--- INFORMATION SUPPLIED Enclosed Below ---

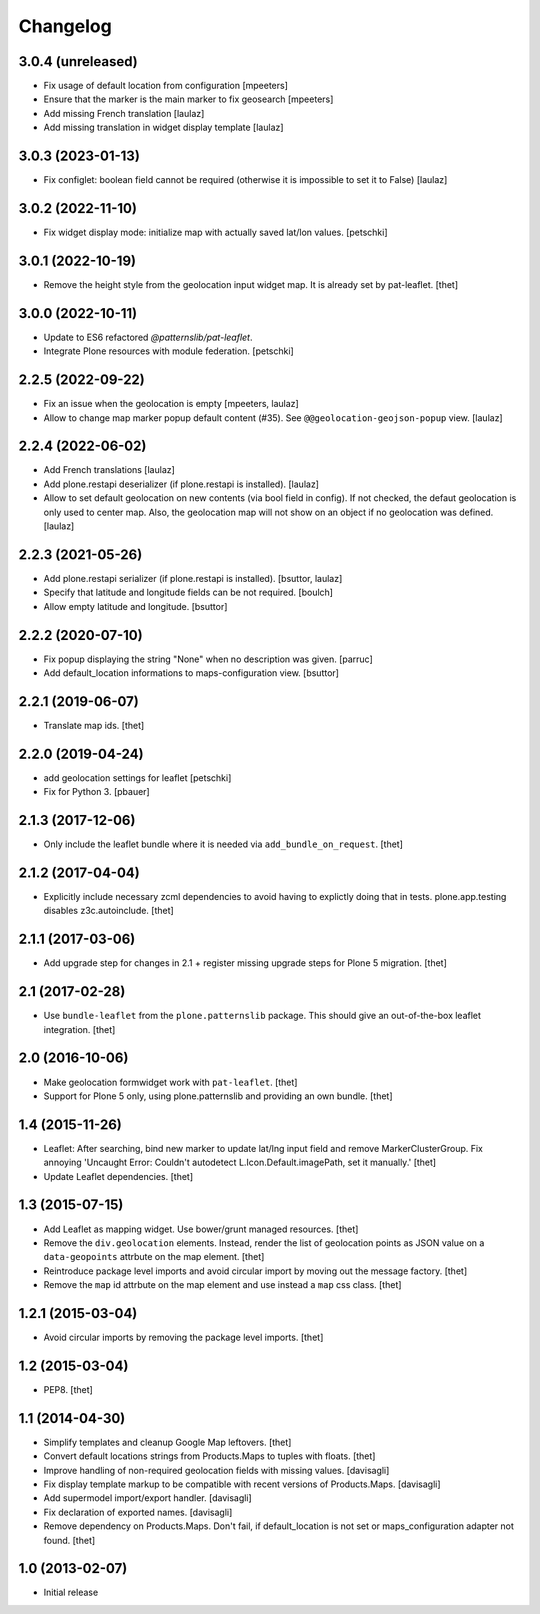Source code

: Changelog
=========

3.0.4 (unreleased)
------------------

- Fix usage of default location from configuration
  [mpeeters]

- Ensure that the marker is the main marker to fix geosearch
  [mpeeters]

- Add missing French translation
  [laulaz]

- Add missing translation in widget display template
  [laulaz]


3.0.3 (2023-01-13)
------------------

- Fix configlet: boolean field cannot be required (otherwise it is impossible
  to set it to False)
  [laulaz]


3.0.2 (2022-11-10)
------------------

- Fix widget display mode: initialize map with actually saved lat/lon values.
  [petschki]


3.0.1 (2022-10-19)
------------------

- Remove the height style from the geolocation input widget map.
  It is already set by pat-leaflet.
  [thet]


3.0.0 (2022-10-11)
------------------

- Update to ES6 refactored `@patternslib/pat-leaflet`.
- Integrate Plone resources with module federation.
  [petschki]


2.2.5 (2022-09-22)
------------------

- Fix an issue when the geolocation is empty
  [mpeeters, laulaz]

- Allow to change map marker popup default content (#35).
  See ``@@geolocation-geojson-popup`` view.
  [laulaz]


2.2.4 (2022-06-02)
------------------

- Add French translations
  [laulaz]

- Add plone.restapi deserializer (if plone.restapi is installed).
  [laulaz]

- Allow to set default geolocation on new contents (via bool field in config).
  If not checked, the defaut geolocation is only used to center map.
  Also, the geolocation map will not show on an object if no geolocation was defined.
  [laulaz]


2.2.3 (2021-05-26)
------------------

- Add plone.restapi serializer (if plone.restapi is installed).
  [bsuttor, laulaz]

- Specify that latitude and longitude fields can be not required.
  [boulch]

- Allow empty latitude and longitude.
  [bsuttor]


2.2.2 (2020-07-10)
------------------

- Fix popup displaying the string "None" when no description was given.
  [parruc]

- Add default_location informations to maps-configuration view.
  [bsuttor]


2.2.1 (2019-06-07)
------------------

- Translate map ids.
  [thet]


2.2.0 (2019-04-24)
------------------

- add geolocation settings for leaflet
  [petschki]

- Fix for Python 3.
  [pbauer]


2.1.3 (2017-12-06)
------------------

- Only include the leaflet bundle where it is needed via ``add_bundle_on_request``.
  [thet]


2.1.2 (2017-04-04)
------------------

- Explicitly include necessary zcml dependencies to avoid having to explictly doing that in tests.
  plone.app.testing disables z3c.autoinclude.
  [thet]


2.1.1 (2017-03-06)
------------------

- Add upgrade step for changes in 2.1 + register missing upgrade steps for Plone 5 migration.
  [thet]


2.1 (2017-02-28)
----------------

- Use ``bundle-leaflet`` from the ``plone.patternslib`` package.
  This should give an out-of-the-box leaflet integration.
  [thet]

2.0 (2016-10-06)
----------------

- Make geolocation formwidget work with ``pat-leaflet``.
  [thet]

- Support for Plone 5 only, using plone.patternslib and providing an own bundle.
  [thet]


1.4 (2015-11-26)
----------------

- Leaflet: After searching, bind new marker to update lat/lng input field and
  remove MarkerClusterGroup. Fix annoying 'Uncaught Error: Couldn't autodetect
  L.Icon.Default.imagePath, set it manually.'
  [thet]

- Update Leaflet dependencies.
  [thet]


1.3 (2015-07-15)
----------------

- Add Leaflet as mapping widget. Use bower/grunt managed resources.
  [thet]

- Remove the ``div.geolocation`` elements. Instead, render the list of
  geolocation points as JSON value on a ``data-geopoints`` attrbute on the map
  element.
  [thet]

- Reintroduce package level imports and avoid circular import by moving out the
  message factory.
  [thet]

- Remove the ``map`` id attrbute on the map element and use instead a ``map``
  css class.
  [thet]


1.2.1 (2015-03-04)
------------------

- Avoid circular imports by removing the package level imports.
  [thet]


1.2 (2015-03-04)
----------------

- PEP8.
  [thet]


1.1 (2014-04-30)
----------------

- Simplify templates and cleanup Google Map leftovers.
  [thet]

- Convert default locations strings from Products.Maps to tuples with floats.
  [thet]

- Improve handling of non-required geolocation fields
  with missing values.
  [davisagli]

- Fix display template markup to be compatible with recent versions
  of Products.Maps.
  [davisagli]

- Add supermodel import/export handler.
  [davisagli]

- Fix declaration of exported names.
  [davisagli]

- Remove dependency on Products.Maps. Don't fail, if default_location is not
  set or maps_configuration adapter not found.
  [thet]


1.0 (2013-02-07)
----------------

- Initial release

--- End of Enclosed INFORMATION SUPPLIED ---

**WHAT IS NEEDED**
Please say how many lines of the material above include "patternslib", giving that number and no other words.

**OUTPUT**
3